*Work request*: Reproduce the data below verbatim, starting at the line containing "What is the sum of all values?" and ending at the line containing "Which has a higher value, MAPE or MSE?", with both of those lines included. Leave out the pictures.

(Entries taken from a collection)
☆ ☆ ☆ ☆ ☆
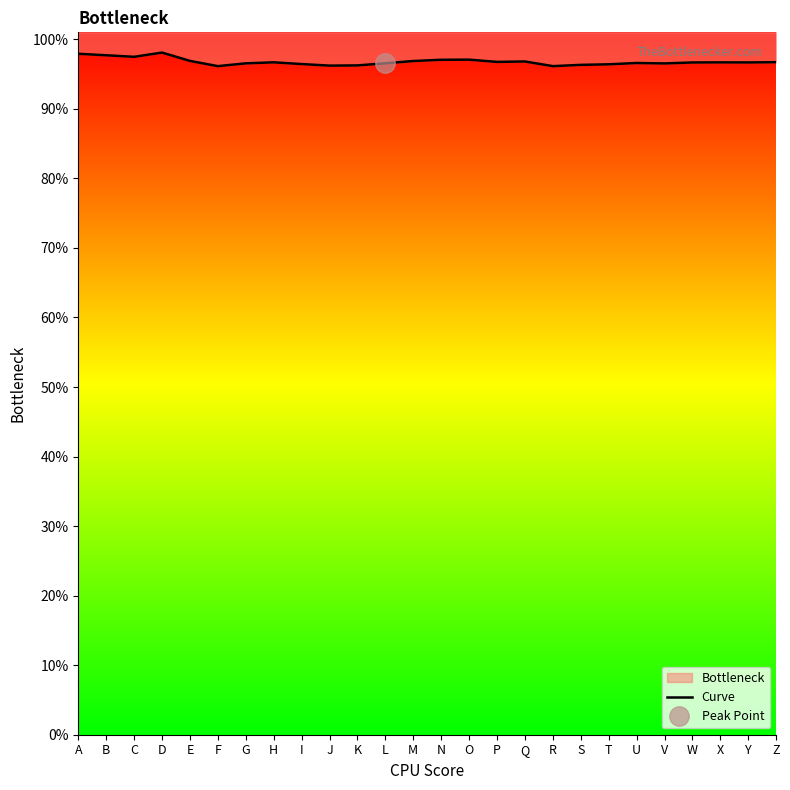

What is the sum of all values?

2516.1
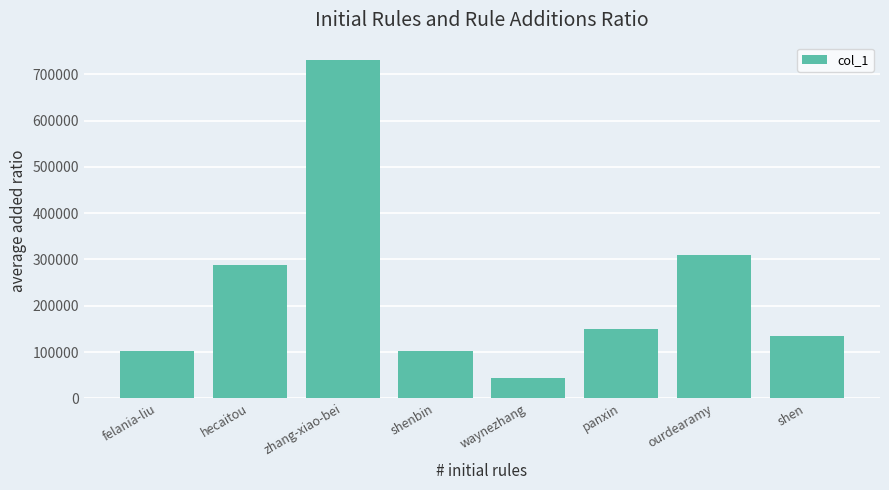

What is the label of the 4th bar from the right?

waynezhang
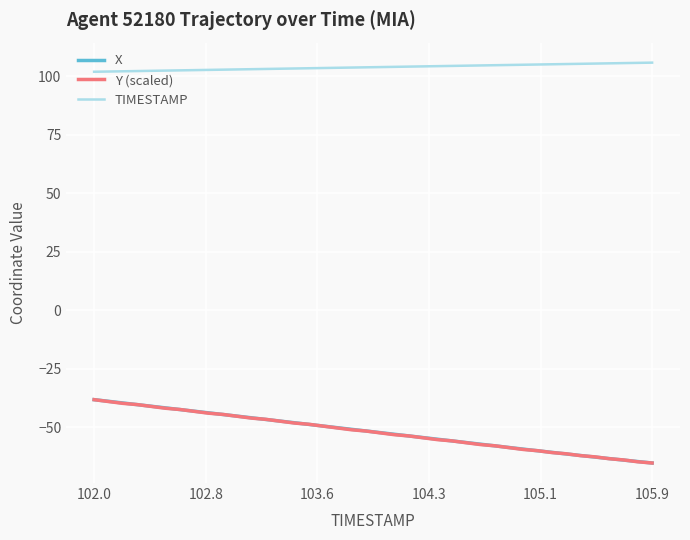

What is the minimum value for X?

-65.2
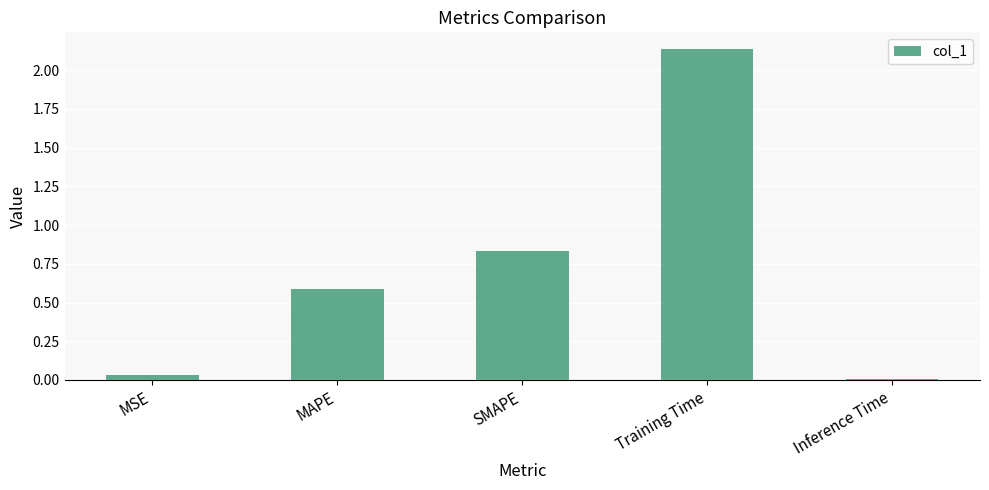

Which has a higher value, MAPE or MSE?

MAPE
☆ ☆ ☆ ☆ ☆
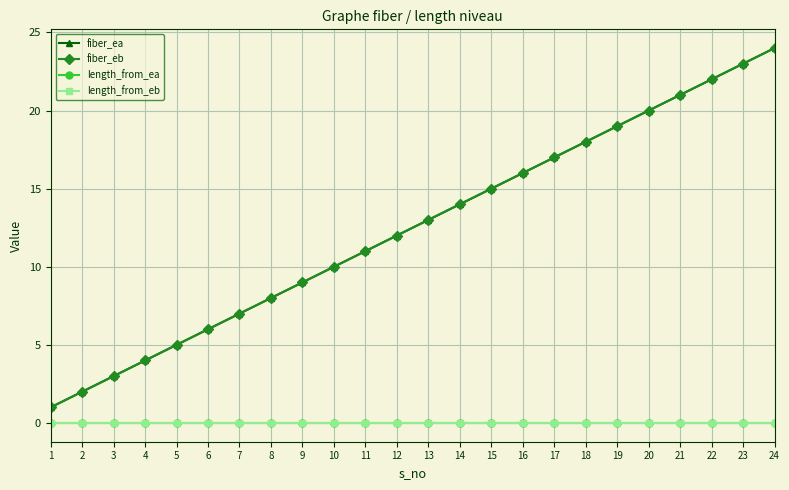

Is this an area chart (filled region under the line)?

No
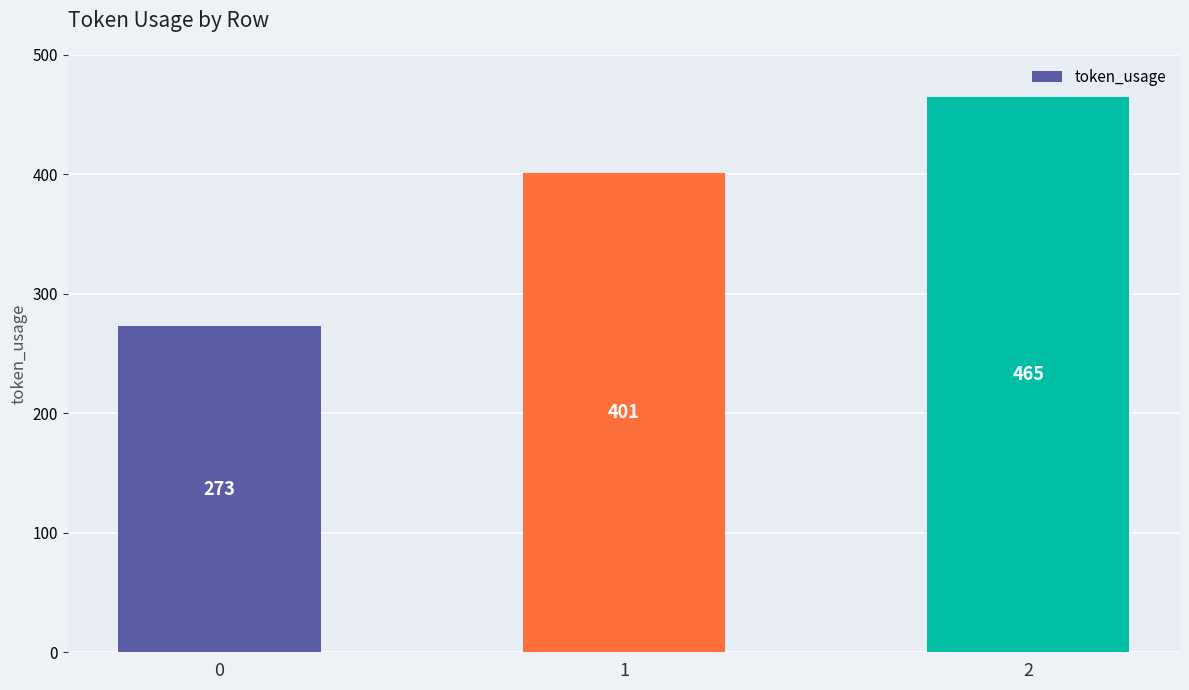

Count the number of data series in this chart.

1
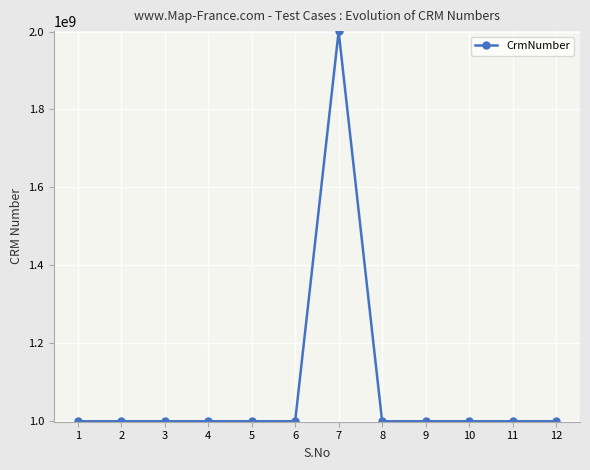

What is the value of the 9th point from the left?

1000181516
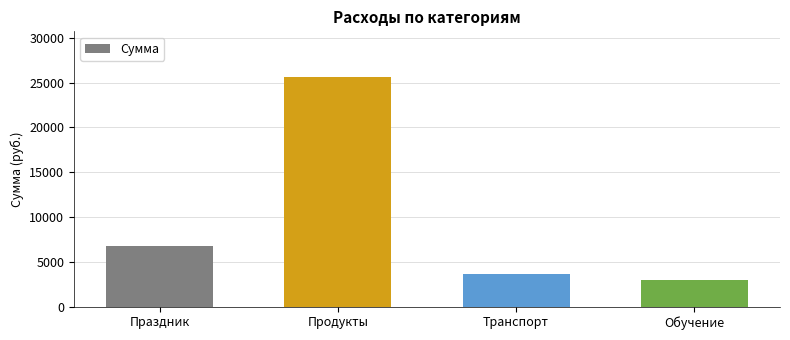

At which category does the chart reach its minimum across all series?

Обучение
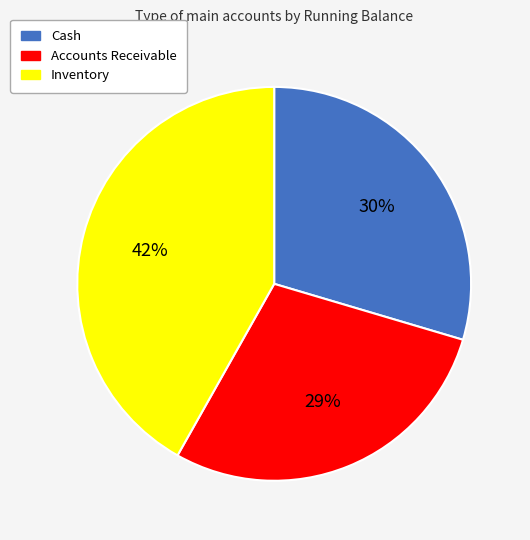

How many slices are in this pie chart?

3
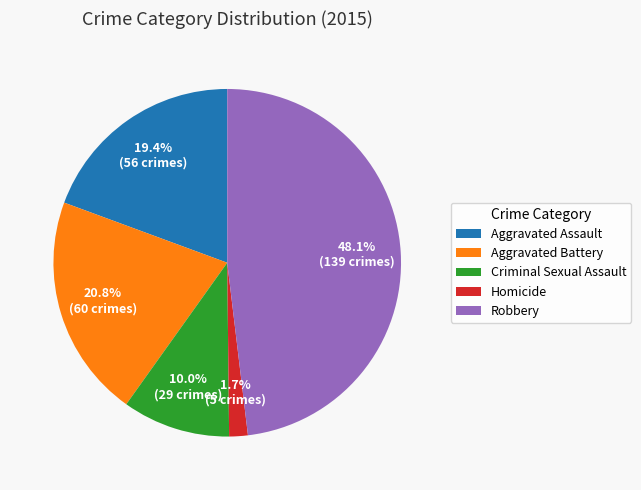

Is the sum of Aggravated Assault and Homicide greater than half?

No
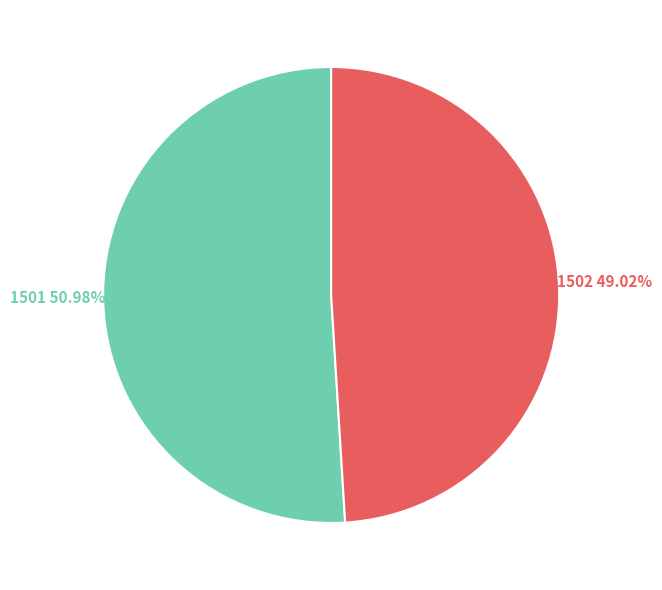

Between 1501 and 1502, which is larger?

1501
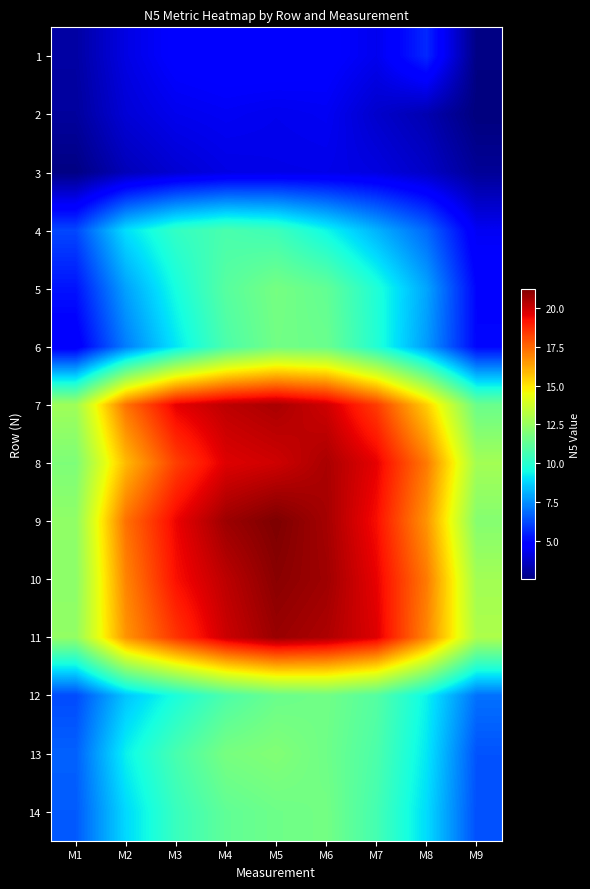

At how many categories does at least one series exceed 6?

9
☆ ☆ ☆ ☆ ☆
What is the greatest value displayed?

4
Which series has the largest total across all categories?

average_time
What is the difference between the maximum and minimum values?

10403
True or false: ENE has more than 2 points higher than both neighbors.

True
☆ ☆ ☆ ☆ ☆
*Expected answer*:
What is the sum of all values?

2516.1

What is the label of the 4th bar from the right?

waynezhang

What is the minimum value for X?

-65.2

Which has a higher value, MAPE or MSE?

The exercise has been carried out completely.